PS : J’en oublie de remercier le site La buvette des alpages, qui a mis en ligne ces images. De nouveau, une pub méritée pour ce lieu rare.

Les animaux malades de la peste nucléaire

Tchernobyl, destructeur de biodiversité

par Valéry Laramée de Tannenberg

Cet article est extrait du Journal de l’Environnement (ici), et m’a paru si clair, si net, à ce point informé que j’ai décidé de le mettre en ligne ici, espérant que l’auteur ne m’en voudra pas. En tout cas, bravo.

Au printemps, lorsque l’on visite la zone d’exclusion de Tchernobyl, c’est toujours le même rituel. Immanquablement, les guides s’extasient sur la richesse de la flore et de la faune. La preuve, selon eux, que les effets de la radiation s’estompent. Et chacun y va de son anecdote : les troupeaux de chevaux sauvages venus d’on ne sait où ; les bisons biélorusses qui préfèrent les parages de la centrale accidentée à leur forêt natale. Sans oublier les poissons-chats dont la taille dépasse sûrement celle de bien des requins. On ne compte plus non plus les cervidés qui se plaisent à hanter la ville fantôme de Tchernobyl. Bref, la zone la plus contaminée de la planète serait devenue le paradis perdu des animaux.

Incroyable, mais faux ! Depuis 20 ans, Anders Pape Moller, de l’Université Pierre et Marie Curie de Paris, évalue les effets de la contamination radioactive sur la faune des alentours de la centrale ukrainienne. Et d’après le biologiste danois, pas plus que pour les humains, les rayons bêta et gamma ne sont bons pour les animaux.

Ces dernières années, cet ornithologue patenté a publié de nombreux articles sur le déclin des populations d’oiseaux dans la région de Tchernobyl. « Nous avons réalisé de nombreuses campagnes de comptage dans et hors des zones contaminées. Et, à l’intérieur de la zone d’exclusion, les populations d’oiseaux sont, en général, inférieures de moitié à celles que l’on trouve à l’extérieur », déclare-t-il.
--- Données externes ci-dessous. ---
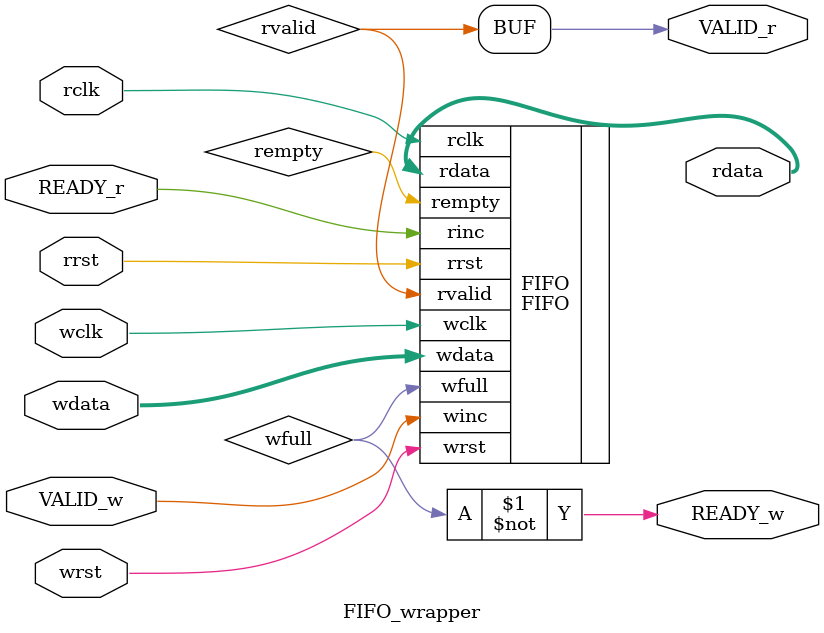
<source format=sv>
module FIFO_wrapper #(
       parameter int DATA_WIDTH = 51,
       parameter int ADDR_SIZE  = 1  // depth = 2**ADDR_SIZE. Default 1 => depth=2.
)(
       input wclk,
       input wrst,
       input rclk,
       input rrst,
       input [DATA_WIDTH-1:0] wdata,
       input VALID_w,
       input READY_r,

       output logic [DATA_WIDTH-1:0] rdata,
       output logic  READY_w,
       output logic  VALID_r
);

logic wfull;
logic rempty;
logic rvalid;

FIFO #(
       .DATA_WIDTH(DATA_WIDTH),
       .ADDR_SIZE(ADDR_SIZE)
) FIFO(
       .wclk(wclk),
       .wrst(wrst),
       .winc(VALID_w),
       .rclk(rclk),
       .rrst(rrst),
       .rinc(READY_r),
       .wdata(wdata),
       //output
       .wfull(wfull),
       .rdata(rdata),
       .rempty(rempty),
       .rvalid(rvalid)
);

assign READY_w = (~wfull);

assign VALID_r = rvalid;


endmodule

</source>
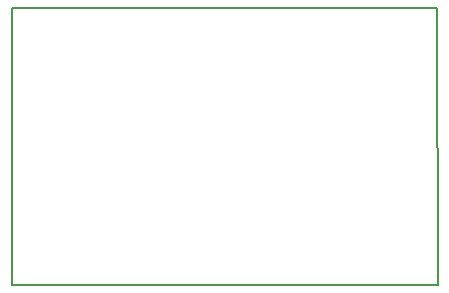
<source format=gbr>
G04 DipTrace 3.3.1.3*
G04 BoardOutline.gbr*
%MOIN*%
G04 #@! TF.FileFunction,Profile*
G04 #@! TF.Part,Single*
%ADD11C,0.005512*%
%FSLAX26Y26*%
G04*
G70*
G90*
G75*
G01*
G04 BoardOutline*
%LPD*%
X393701Y393701D2*
D11*
X1814404Y395806D1*
X1813031Y1317173D1*
X396230Y1318295D1*
X393701Y393701D1*
M02*

</source>
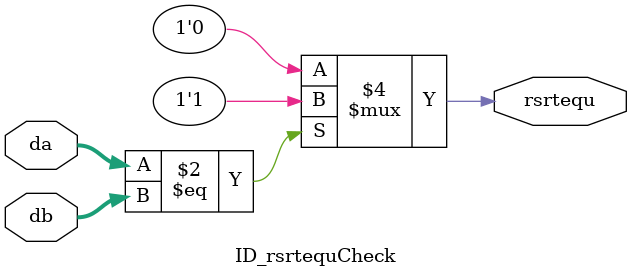
<source format=v>
`timescale 1ns / 1ps


module ID_rsrtequCheck(
    input [31:0] da,
    input [31:0] db,
    output reg rsrtequ
    );
    
    always @ (*)
        begin
            if (da == db)
                rsrtequ <= 1;
            else
                rsrtequ <= 0;
        end
endmodule

</source>
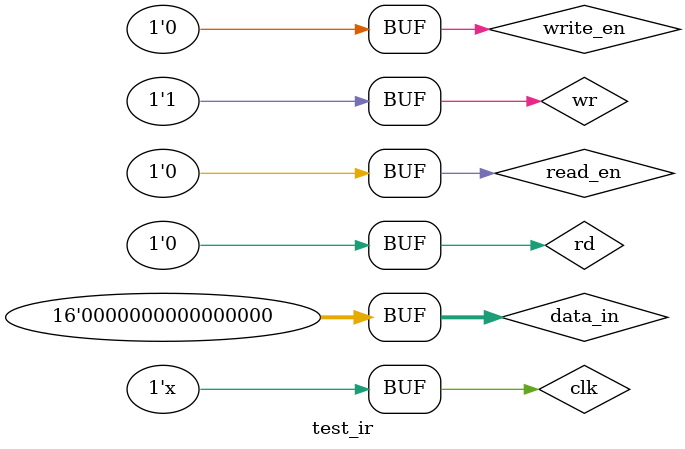
<source format=v>
`timescale 1ns / 1ps


module test_ir;

	// Inputs
	reg write_en;
	reg read_en;
	reg [15:0] data_in;
	reg clk;
	reg rd;
	reg wr;

	// Outputs
	wire [15:0] data_out;
	wire [15:0] to_cu;

	// Bidirs
	wire [15:0] memory_bus;

	// Instantiate the Unit Under Test (UUT)
	registerSpecial uut (
		.write_en(write_en), 
		.read_en(read_en), 
		.data_in(data_in), 
		.data_out(data_out), 
		.clk(clk), 
		.memory_bus(memory_bus), 
		.rd(rd), 
		.wr(wr), 
		.to_cu(to_cu)
	);
	
	always begin
	#5 clk=~clk;
	end

	initial begin
		// Initialize Inputs
		write_en = 0;
		read_en = 0;
		data_in = 0;
		clk = 0;
		rd = 0;
		wr = 0;
	
		// Wait 100 ns for global reset to finish
		#102;
        wr =1;
		// Add stimulus here

	end
      
endmodule


</source>
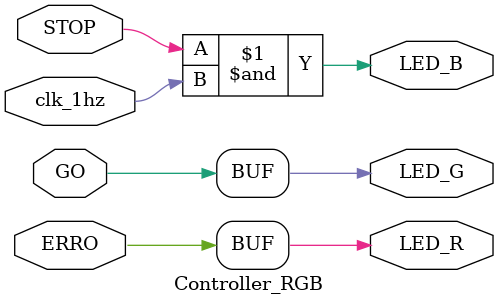
<source format=v>
/*
Circuito que aciona o LED RGB correto, de acordo com o devido estado
Inclusive faz o led azul piscar na frequência do sinal do clk_1hz
*/
module Controller_RGB(LED_G, LED_R, LED_B, clk_1hz, GO, ERRO, STOP);
  input clk_1hz, GO, ERRO, STOP;
  output LED_G, LED_R, LED_B;
  
  assign LED_B = STOP & clk_1hz;
  assign LED_G = GO;
  assign LED_R = ERRO;

endmodule 
</source>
Jusqu’à présent, ses travaux n’ont porté que sur nos amis à plumes. Avec son habituel compère Timothy Mousseau, de l’université de Caroline du Sud, Anders Pape Moller a voulu en savoir plus. « En adaptant nos méthodes, nous avons estimé les populations de mammifères, insectes, arachnides, amphibiens et reptiles », explique-t-il. Trois années durant, les chercheurs vont observer et baguer des oiseaux, compter bourdons, sauterelles et libellules, traquer les traces des renards.
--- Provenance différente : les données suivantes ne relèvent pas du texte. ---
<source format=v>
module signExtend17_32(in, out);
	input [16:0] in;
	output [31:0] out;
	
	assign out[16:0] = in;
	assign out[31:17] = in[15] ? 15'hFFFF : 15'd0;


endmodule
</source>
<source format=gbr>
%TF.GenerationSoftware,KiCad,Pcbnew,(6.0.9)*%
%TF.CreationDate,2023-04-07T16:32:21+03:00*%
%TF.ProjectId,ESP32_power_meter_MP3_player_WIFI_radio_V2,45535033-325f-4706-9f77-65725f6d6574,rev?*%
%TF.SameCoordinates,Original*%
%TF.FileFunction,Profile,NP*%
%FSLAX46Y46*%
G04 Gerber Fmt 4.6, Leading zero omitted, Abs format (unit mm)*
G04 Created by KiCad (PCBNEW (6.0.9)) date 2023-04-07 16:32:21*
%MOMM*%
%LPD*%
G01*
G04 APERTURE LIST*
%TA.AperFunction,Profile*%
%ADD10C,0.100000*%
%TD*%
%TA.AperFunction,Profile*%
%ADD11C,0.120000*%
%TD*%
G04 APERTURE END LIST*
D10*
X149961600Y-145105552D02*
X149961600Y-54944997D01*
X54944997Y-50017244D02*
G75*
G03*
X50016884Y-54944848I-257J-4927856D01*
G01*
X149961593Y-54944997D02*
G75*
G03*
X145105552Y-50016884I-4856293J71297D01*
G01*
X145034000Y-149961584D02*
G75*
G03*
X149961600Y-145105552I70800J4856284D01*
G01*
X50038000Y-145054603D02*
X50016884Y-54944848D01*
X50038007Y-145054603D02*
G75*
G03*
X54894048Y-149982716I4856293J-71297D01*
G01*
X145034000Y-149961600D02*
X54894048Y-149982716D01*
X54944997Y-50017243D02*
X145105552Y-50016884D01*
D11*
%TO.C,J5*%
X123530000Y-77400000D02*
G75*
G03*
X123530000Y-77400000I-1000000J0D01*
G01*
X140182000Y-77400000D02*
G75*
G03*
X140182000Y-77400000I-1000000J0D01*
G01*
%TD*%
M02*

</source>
Publiés cette semaine dans la dernière mouture d’ Ecological Indicators, les résultats de leurs travaux sont édifiants. « Tous ces animaux sont touchés par les doses de radiations et cela se voit nettement. Dans la zone d’exclusion leurs populations, tant en nombre qu’en diversité, sont moindres qu’à l’extérieur des zones contaminées. Pour certaines espèces d’insectes, la population est 89 % moins importante autour de Tchernobyl que dans le reste de l’Ukraine », précise le Danois.

Tout aussi grave, de nombreux spécimens sont malades. « Voilà des décennies que je bague des oiseaux. Or, à Tchernobyl, plus de 10 % des hirondelles capturées étaient atteintes de tumeurs. Je n’avais jamais vu ça auparavant », reprend-il.

Plusieurs mécanismes expliquent cet affaiblissement biologique. L’exposition aux radiations détruit ou endommage l’ADN des animaux, ce qui entraîne des conséquences fâcheuses pour leur descendance. La radioactivité fragilise aussi la chaîne trophique. Parce qu’il y a moins d’insectes, les insectivores sont moins nombreux, de même que leurs prédateurs.

Le bilan définitif de la catastrophe du 26 avril 1986 n’est pas près d’être achevé.